Kleine Freiheit e. V. in Nordhausen
Einer dieser Gründungsmitglieder ist Alex Scharff, der sich lebhaft erinnert. „Am Anfang stand die Suche nach einer Immobilie für Veranstaltungen, die möglichst zentrumsnah liegen sollte“, so der 39-Jährige, der hauptberuflich als Geschäftsführer einer Gewerkschaft arbeitet. Mit einer ehemaligen Stellmacherei in der Freundschaftsstraße war diese auch bald gefunden. Der Verein zog ein – und ist bis heute geblieben. Der unsanierte Klinkerbau in einem Gewerbegebiet versprüht rustikalen Industrie-Charme, bietet genügend Platz für Veranstaltungen, liegt in der Nähe der Innenstadt, verfügt über einen Innenhof. Kurzum: ein Glücksfall – sollte man meinen.

********************

Aufgabe A: Welchen Beruf übt Alex Scharff laut dem Auszug über den Verein Kleine Freiheit hauptberuflich aus?
Der Auszug und die Einträge haben nichts miteinander zu tun.

Gegebene Daten:
********************

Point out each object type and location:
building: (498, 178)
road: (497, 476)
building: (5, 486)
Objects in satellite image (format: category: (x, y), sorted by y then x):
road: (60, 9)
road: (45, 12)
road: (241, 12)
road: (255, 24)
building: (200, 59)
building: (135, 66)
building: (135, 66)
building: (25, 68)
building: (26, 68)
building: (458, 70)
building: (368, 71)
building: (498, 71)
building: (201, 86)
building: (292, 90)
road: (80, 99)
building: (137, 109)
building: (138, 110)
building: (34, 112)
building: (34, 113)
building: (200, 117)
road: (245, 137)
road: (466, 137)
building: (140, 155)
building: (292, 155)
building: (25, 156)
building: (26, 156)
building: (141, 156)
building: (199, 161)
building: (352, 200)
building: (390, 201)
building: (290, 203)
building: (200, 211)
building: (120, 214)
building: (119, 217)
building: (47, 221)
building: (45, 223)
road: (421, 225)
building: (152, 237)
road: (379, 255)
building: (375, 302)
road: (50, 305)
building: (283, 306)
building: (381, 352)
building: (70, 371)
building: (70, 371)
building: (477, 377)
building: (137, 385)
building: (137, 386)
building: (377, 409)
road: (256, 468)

********************

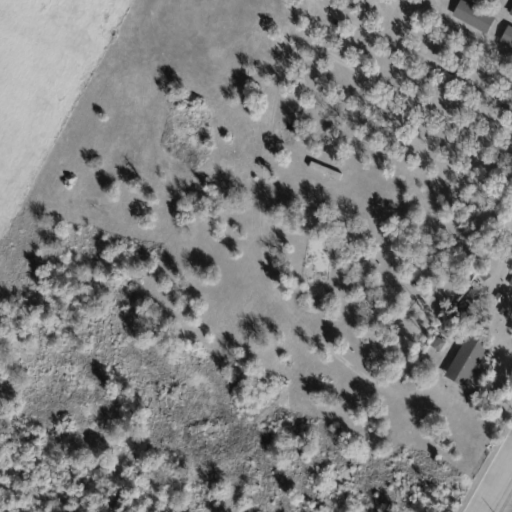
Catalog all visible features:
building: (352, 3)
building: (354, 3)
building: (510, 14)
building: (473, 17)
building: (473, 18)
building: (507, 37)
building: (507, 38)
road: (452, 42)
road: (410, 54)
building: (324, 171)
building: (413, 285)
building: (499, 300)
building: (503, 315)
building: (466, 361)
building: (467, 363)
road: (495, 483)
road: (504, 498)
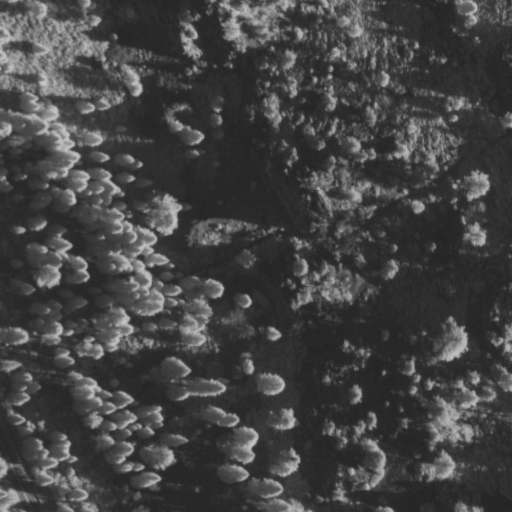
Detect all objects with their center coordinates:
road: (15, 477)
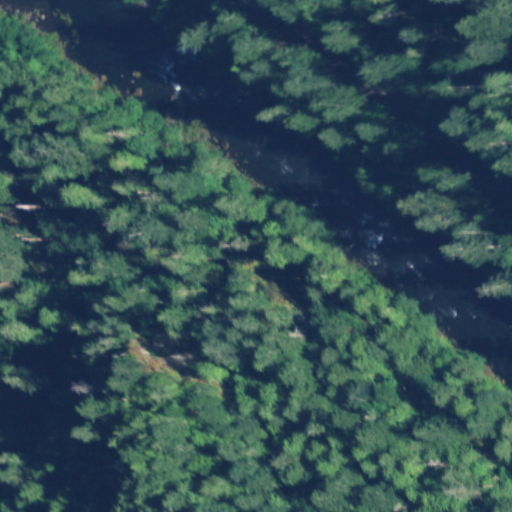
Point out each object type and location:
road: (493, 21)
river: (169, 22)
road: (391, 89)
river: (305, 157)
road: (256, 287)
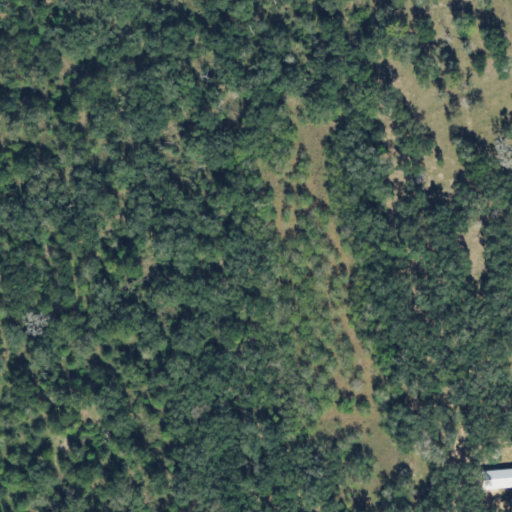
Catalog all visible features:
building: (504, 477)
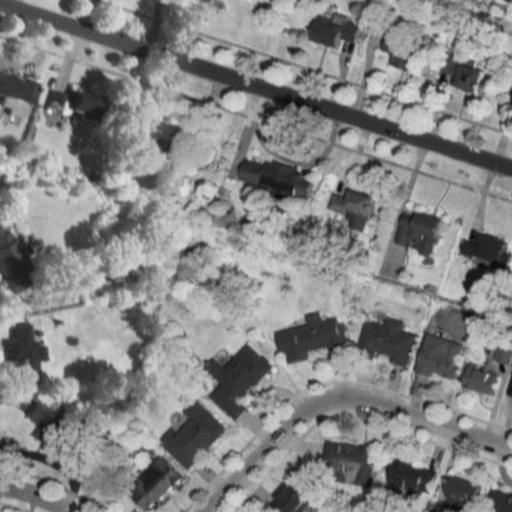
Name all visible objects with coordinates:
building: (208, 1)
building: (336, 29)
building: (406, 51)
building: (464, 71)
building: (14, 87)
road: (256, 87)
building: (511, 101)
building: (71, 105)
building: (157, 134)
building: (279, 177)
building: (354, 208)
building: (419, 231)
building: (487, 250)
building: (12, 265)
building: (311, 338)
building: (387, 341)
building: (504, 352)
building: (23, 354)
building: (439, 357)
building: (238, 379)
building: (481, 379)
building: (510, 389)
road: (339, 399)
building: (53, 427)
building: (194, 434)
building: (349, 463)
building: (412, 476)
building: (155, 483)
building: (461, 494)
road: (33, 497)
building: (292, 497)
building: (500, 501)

********************

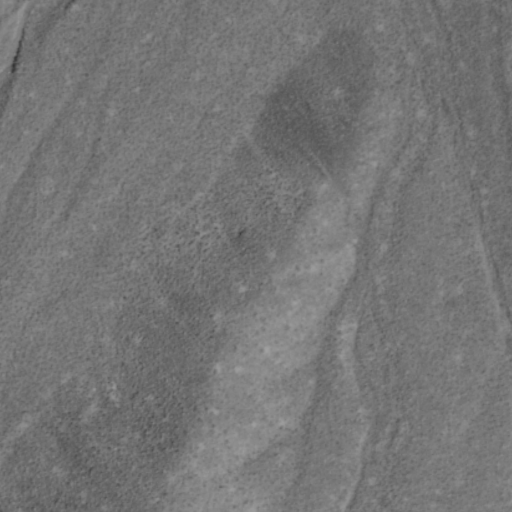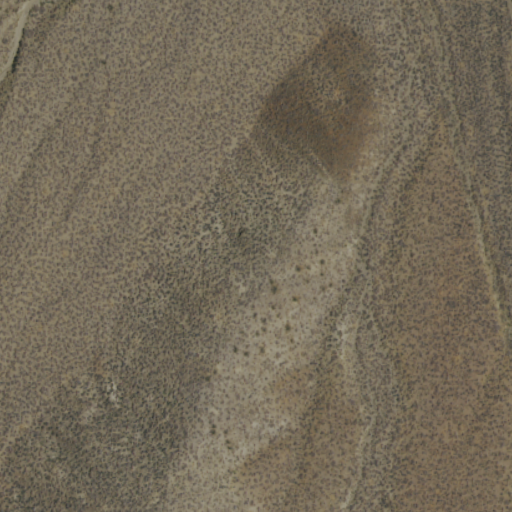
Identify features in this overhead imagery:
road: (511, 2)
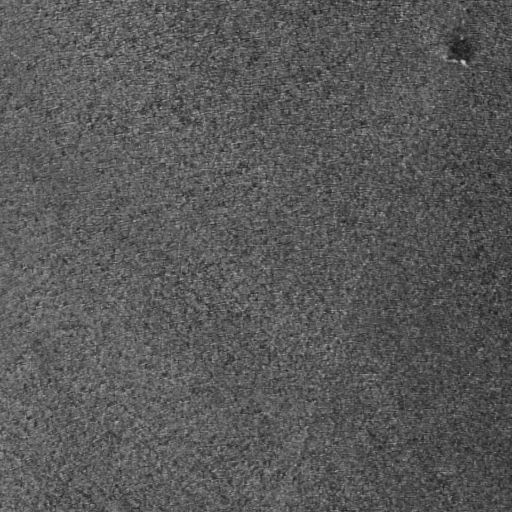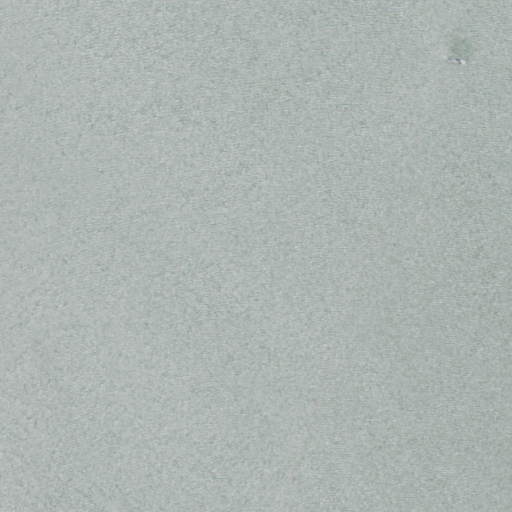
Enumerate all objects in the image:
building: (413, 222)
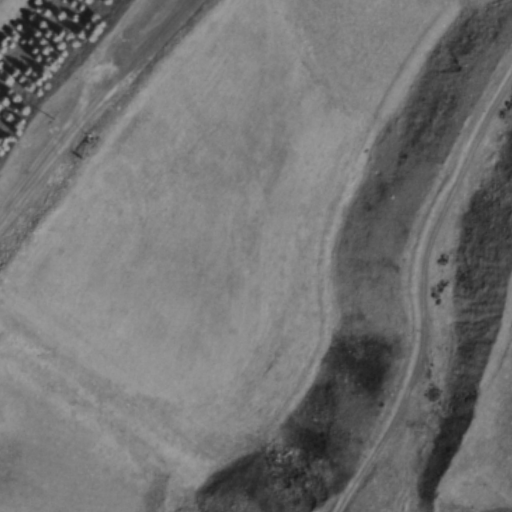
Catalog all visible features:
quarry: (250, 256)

********************

Aufgabe B: Gib in den Einträgen die Zeilen erneut aus, beginnend mit der Zeile mit „Enumerate all objects“ und weiter bis einschließlich der Zeile mit „quarry: (250, 256)“. Nimm auch die Zeilen ohne Koordinaten auf, lass aber die Bilder weg, und skaliere jede Koordinate in den Antworten mit 1,7, gerundet auf ganze Zahlen, Hälften aufgerundet.

Lösung A: Er arbeitet als Geschäftsführer einer Gewerkschaft.

Lösung B:
Enumerate all objects in the image:
building: (702, 377)
Catalog all visible features:
quarry: (425, 435)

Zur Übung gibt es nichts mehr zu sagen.